Pfister pointed to real-world successes of the movement beyond the co-pay cap: Since the start of the #insulin4all campaign, all three major insulin manufacturers have new patient assistance programs to help people get insulin if they can’t afford it. Another offline success came in 2020 in Minnesota, where Smith-Holt supported the Alec Smith Insulin Affordability Act, which created insulin safety net which made insulin available for just $35 for 30 days to people in urgent need. The program is in place despite the subpoena from the pharmaceutical industry.
But social networks deal a big blow to activists. There is a lot of misinformation and assumptions about health. The open nature of Twitter makes for a powerful tool for spreading messages, but it also invites backlash, trolling, and vitriol.
“I can’t tell you how many times I’ve been told I should be in jail because I actually caused my son’s death,” Smith-Holt said.
Such poison has already made activists think about the platform even before Musk bought it and began to remove restrictions. Fears that it could get worse have led some to leave the platform.

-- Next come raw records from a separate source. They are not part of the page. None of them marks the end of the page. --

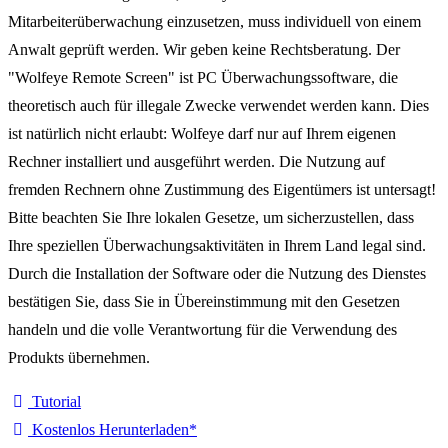
Mitarbeiterüberwachung einzusetzen, muss individuell von einem
Anwalt geprüft werden. Wir geben keine Rechtsberatung. Der
"Wolfeye Remote Screen" ist PC Überwachungssoftware, die
theoretisch auch für illegale Zwecke verwendet werden kann. Dies
ist natürlich nicht erlaubt: Wolfeye darf nur auf Ihrem eigenen
Rechner installiert und ausgeführt werden. Die Nutzung auf
fremden Rechnern ohne Zustimmung des Eigentümers ist untersagt!
Bitte beachten Sie Ihre lokalen Gesetze, um sicherzustellen, dass
Ihre speziellen Überwachungsaktivitäten in Ihrem Land legal sind.
Durch die Installation der Software oder die Nutzung des Dienstes
bestätigen Sie, dass Sie in Übereinstimmung mit den Gesetzen
handeln und die volle Verantwortung für die Verwendung des
Produkts übernehmen.
Tutorial
Kostenlos Herunterladen*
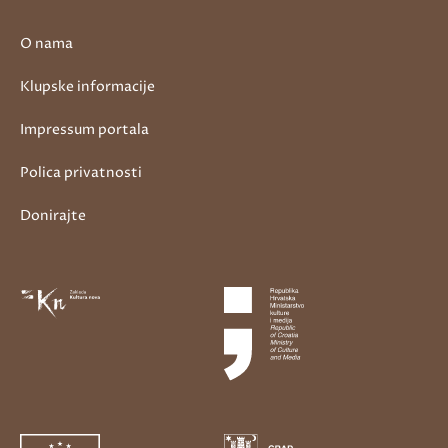
O nama
Klupske informacije
Impressum portala
Polica privatnosti
Donirajte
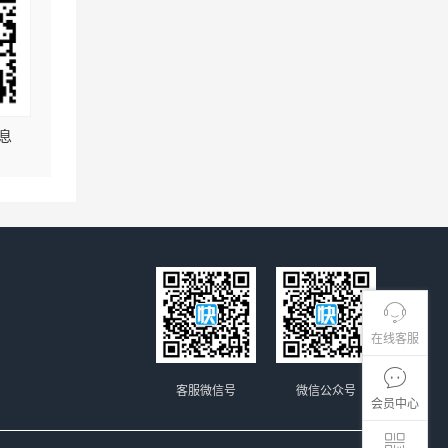
息
在线客服
客服微信号
微信公众号
会员中心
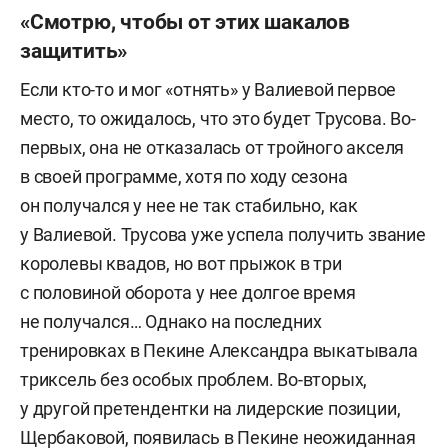
«Смотрю, чтобы от этих шакалов
защитить»
Если кто-то и мог «отнять» у Валиевой первое
место, то ожидалось, что это будет Трусова. Во-
первых, она не отказалась от тройного акселя
в своей программе, хотя по ходу сезона
он получался у нее не так стабильно, как
у Валиевой. Трусова уже успела получить звание
королевы квадов, но вот прыжок в три
с половиной оборота у нее долгое время
не получался… Однако на последних
тренировках в Пекине Александра выкатывала
триксель без особых проблем. Во-вторых,
у другой претендентки на лидерские позиции,
Щербаковой, появилась в Пекине неожиданная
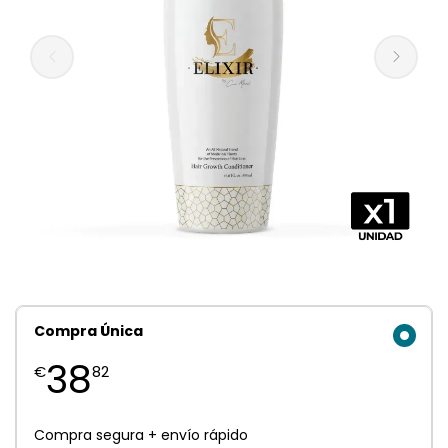
Compra Única
38
€
82
Compra segura + envío rápido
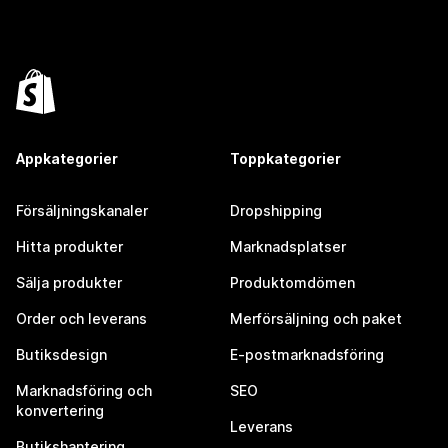
Appkategorier
Toppkategorier
Försäljningskanaler
Dropshipping
Hitta produkter
Marknadsplatser
Sälja produkter
Produktomdömen
Order och leverans
Merförsäljning och paket
Butiksdesign
E-postmarknadsföring
Marknadsföring och
SEO
konvertering
Leverans
Butikshantering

Smith-Holt said she has scaled back her own online activity. She said it could be because of recent changes on Twitter, but she could also be running out of bandwidth. She works two jobs, at an airline and as a financial aid administrator at a community college.
She is proud of Alec’s Law and showing the country that insulin availability is a problem for people like her son. But, she says, it’s never enough.
“I don’t know what it’s going to take,” she said.
KHN (Kaiser Health News) is a national newsroom that produces in-depth journalism about health issues. Along with policy analysis and surveying, KHN is one of the three main operating programs in the KFF (Kaiser Family Foundation). KFF is a non-profit organization that provides health information to the nation.